Source data
==============================
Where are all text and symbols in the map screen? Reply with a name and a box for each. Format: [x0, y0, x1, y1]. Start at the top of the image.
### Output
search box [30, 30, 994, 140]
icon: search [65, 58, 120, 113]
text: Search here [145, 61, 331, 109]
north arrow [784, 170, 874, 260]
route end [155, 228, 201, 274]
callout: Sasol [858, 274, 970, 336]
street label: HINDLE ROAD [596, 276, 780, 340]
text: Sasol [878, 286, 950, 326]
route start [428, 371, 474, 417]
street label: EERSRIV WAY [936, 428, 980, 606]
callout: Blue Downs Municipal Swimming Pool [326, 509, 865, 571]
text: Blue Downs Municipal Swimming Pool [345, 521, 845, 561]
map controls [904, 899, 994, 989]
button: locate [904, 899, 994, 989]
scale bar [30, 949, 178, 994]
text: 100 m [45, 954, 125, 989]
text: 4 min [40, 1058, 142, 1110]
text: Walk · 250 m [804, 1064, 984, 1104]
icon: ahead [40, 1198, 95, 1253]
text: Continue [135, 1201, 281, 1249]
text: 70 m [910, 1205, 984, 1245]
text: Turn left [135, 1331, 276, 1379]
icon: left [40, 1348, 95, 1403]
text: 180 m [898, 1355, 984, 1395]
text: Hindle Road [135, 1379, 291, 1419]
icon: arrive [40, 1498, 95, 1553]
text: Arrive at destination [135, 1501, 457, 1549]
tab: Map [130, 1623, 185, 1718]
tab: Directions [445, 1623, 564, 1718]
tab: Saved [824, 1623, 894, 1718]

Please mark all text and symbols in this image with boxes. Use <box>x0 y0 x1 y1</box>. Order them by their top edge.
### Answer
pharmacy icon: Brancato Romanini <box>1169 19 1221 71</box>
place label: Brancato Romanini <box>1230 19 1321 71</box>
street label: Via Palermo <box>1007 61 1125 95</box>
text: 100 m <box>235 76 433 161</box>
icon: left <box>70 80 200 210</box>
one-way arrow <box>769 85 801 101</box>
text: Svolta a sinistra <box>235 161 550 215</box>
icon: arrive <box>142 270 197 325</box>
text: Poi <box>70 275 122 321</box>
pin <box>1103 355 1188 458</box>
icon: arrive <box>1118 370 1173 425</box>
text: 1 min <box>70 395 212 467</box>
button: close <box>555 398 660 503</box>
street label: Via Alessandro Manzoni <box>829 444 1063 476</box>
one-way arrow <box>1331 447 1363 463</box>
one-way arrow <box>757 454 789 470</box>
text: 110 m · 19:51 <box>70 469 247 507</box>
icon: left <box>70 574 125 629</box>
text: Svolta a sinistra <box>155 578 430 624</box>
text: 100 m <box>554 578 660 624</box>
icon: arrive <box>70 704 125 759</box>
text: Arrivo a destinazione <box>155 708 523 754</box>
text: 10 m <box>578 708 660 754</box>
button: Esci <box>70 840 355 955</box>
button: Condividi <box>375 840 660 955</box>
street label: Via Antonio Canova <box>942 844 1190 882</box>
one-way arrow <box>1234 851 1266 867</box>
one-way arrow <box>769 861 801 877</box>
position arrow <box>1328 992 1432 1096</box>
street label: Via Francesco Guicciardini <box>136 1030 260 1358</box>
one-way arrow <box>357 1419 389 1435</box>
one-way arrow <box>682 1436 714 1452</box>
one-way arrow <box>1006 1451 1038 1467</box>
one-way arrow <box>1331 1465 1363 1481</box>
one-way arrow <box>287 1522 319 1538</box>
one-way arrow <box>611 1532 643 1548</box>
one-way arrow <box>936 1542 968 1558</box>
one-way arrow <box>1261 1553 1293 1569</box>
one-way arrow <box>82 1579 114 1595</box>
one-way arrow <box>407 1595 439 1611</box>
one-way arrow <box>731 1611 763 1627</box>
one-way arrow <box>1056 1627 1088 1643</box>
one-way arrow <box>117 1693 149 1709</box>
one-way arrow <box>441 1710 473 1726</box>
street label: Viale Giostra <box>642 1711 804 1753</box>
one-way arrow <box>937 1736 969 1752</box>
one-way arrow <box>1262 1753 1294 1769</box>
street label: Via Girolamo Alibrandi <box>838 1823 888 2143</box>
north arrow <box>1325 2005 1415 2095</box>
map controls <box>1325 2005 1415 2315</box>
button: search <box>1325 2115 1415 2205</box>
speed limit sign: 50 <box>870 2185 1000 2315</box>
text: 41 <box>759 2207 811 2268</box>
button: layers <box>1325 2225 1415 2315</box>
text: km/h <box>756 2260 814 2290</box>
==============================
| What the exercise asks |
Pull out the lines above in which the word "Pool" appears.

| Expected output |
callout: Blue Downs Municipal Swimming Pool [326, 509, 865, 571]
text: Blue Downs Municipal Swimming Pool [345, 521, 845, 561]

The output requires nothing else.